### Selected text:
His crime? Earlier in 2008 Magnitsky uncovered a fraud.

In 2007, American investor and CEO of Hermitage Capital Management, Bill Browder, faced unexplained hostility from the Russian government, including a ban from entering the country. A Russian Interior Ministry police unit raided his office and cleared it of valuable documents—pressing charges that Hermitage owed large sums of money to three shell companies, even though it was publicly known that Hermitage faced no tax evasion problems. Browder then hired Magnitsky, a 35-year-old lawyer, to look into the matter.

Magnitsky discovered a large-scale scam. The documents that were seized by the police were used to forge contracts and re-register the three shell companies to which Hermitage allegedly owed money. Hermitage filed six complaints to three law enforcement agencies in Russia and after a year, Magnitsky received a letter explaining everything. The re-registered companies opened accounts with  one bank, and immediately after the accounts opened, the bank’s deposits spiked $230 million—the exact sum of Hermitage’s total tax payment for 2006. The fraudsters claimed stolen Hermitage companies had not profited and so Hermitage had to refund them. The refund was exactly $230 million, the money Hermitage had paid Russia in taxes.

Because the fraud happened only after the Interior Ministry police unit raided Hermitage offices, investigators believe that the Russian government was involved in the affair at some level. Their involvement turns Magnitsy’s subsequent death in prison from a freak accident to what appears a premeditated murder.

Recognizing the Russian government’s involvement in the scheme, Browder launched a full court press in the West.  Senator Ben Cardin and Representative Jim McGovern heard Browder’s appeal, and decided to adopt the Sergei Magnitsky Rule of Law Accountability Act. The legislation was approved by the House and then by the Senate in 2012. The intention of the law was to punish officials involved in Magnitsky’s death by prohibiting their entrance into the United States as well as banning them from using American banks.

The Russian legislature, irritated by the Magnistky Act, responded with the Dima Yakovlev Law. Dima Yakovlev was an 18-month-old Russian boy who died of heatstroke after his adoptive American father left him in a locked car on a hot summer day. The Russian Children’s Rights Organization asserts that nineteen Russian children died while in the legal custody of US adoptive families over the past decade. The Dima Yakovlev Law not only banned US adoptions of Russian children, but also barred some American diplomats from entering Russia.

### Raw data:
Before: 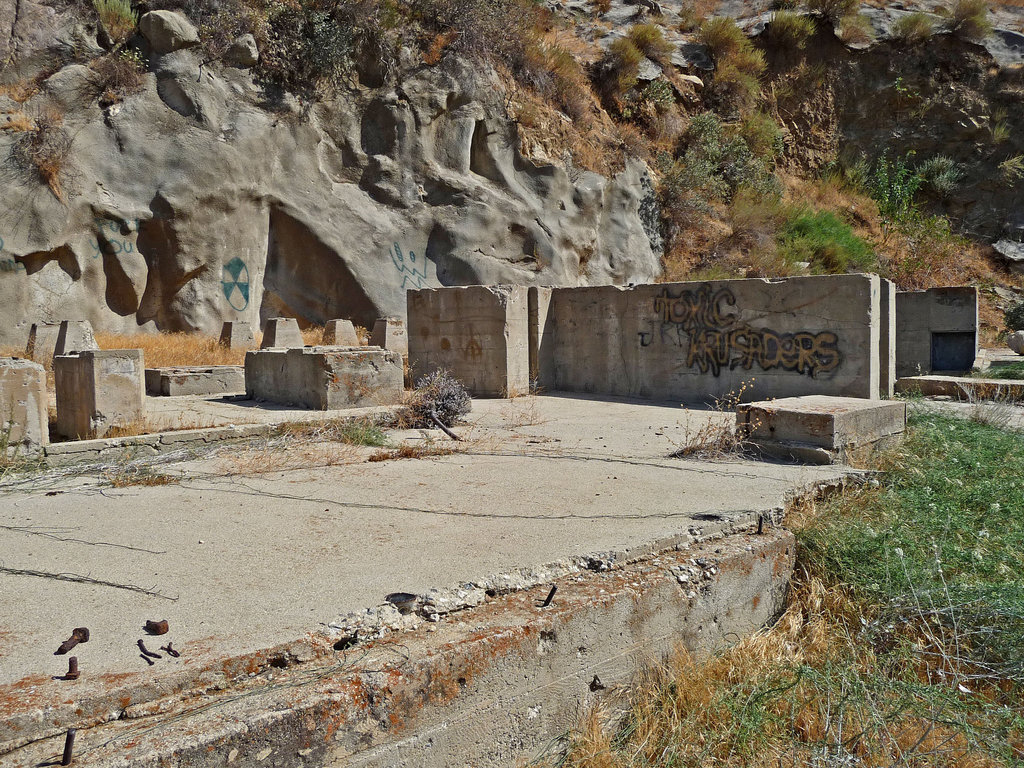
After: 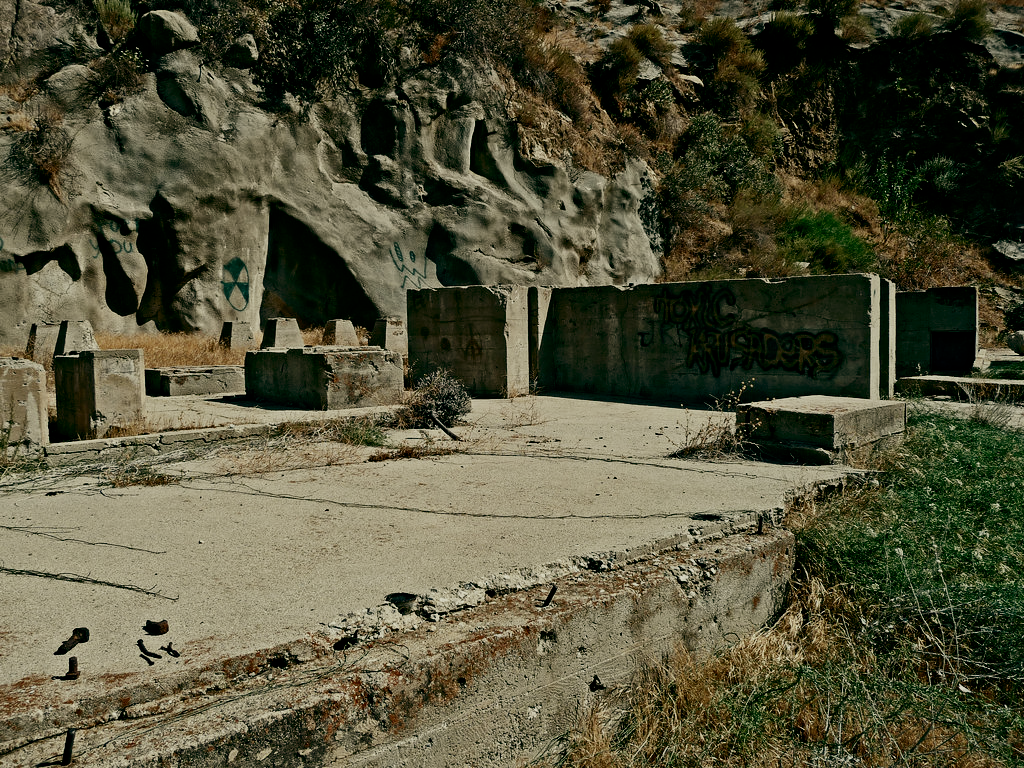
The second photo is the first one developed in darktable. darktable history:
contrast brightness saturation: contrast 0.25, saturation -0.31
filmic rgb: middle gray luminance 29%, black relative exposure -10.3 EV, white relative exposure 5.5 EV, threshold 6 EV, target black luminance 0%, hardness 3.95, latitude 2.04%, contrast 1.132, highlights saturation mix 5%, shadows ↔ highlights balance 15.11%, preserve chrominance no, color science v3 (2019), use custom middle-gray values true, iterations of high-quality reconstruction 0, enable highlight reconstruction true
color balance: mode lift, gamma, gain (sRGB), lift [1, 0.69, 1, 1], gamma [1, 1.482, 1, 1], gain [1, 1, 1, 0.802]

### Aim 1:
Retype the darktable rows that follow the passage on the Magnitsky case word for word, and leave the pictures out of your copy.
### Aim 2:
Write what comes next in the passage on the Magnitsky case, starting from the point where it stops.

### Written reply 1:
Before: 
After: 
The second photo is the first one developed in darktable. darktable history:
contrast brightness saturation: contrast 0.25, saturation -0.31
filmic rgb: middle gray luminance 29%, black relative exposure -10.3 EV, white relative exposure 5.5 EV, threshold 6 EV, target black luminance 0%, hardness 3.95, latitude 2.04%, contrast 1.132, highlights saturation mix 5%, shadows ↔ highlights balance 15.11%, preserve chrominance no, color science v3 (2019), use custom middle-gray values true, iterations of high-quality reconstruction 0, enable highlight reconstruction true
color balance: mode lift, gamma, gain (sRGB), lift [1, 0.69, 1, 1], gamma [1, 1.482, 1, 1], gain [1, 1, 1, 0.802]

### Written reply 2:
The Sergei Magnitsky Act and the Dima Yakovlev Law created lists of Americans and Russians who could not enter the respective countries. The exact number of people are unknown, but it is estimated to be around 100 between the two lists. Dipolomatic tensions continued to rise when, on April 12, 2013, the US State Department issued a list of 18 Russians that they believe were involved in the murder of Sergei Magnitsky. Russia responded on April 13, accusing 18 American diplomats of human rights abuses.

The unresolved fallout of the Magnitsky affair bodes poorly for diplomatic relations between Russia and the United States. A Russian court issued an international arrest warrant for Bill Browder on April 23 2013, but Browder openly ridiculed the act. In July 2013 the Russian court found both Sergei Magnitsky and Bill Browder guilty of tax evasion making Magnitsky’s posthumous conviction one of the first of its kind. Evidence shows that members of the Russian government were at least partially responsible for the fraud that Magnitsky uncovered. Magnitsky’s death in Russian prison and his subsequent conviction, exemplifies the manipulative practices of Putin’s government, and complicates the already unsteady diplomatic ties between Russia and the United States.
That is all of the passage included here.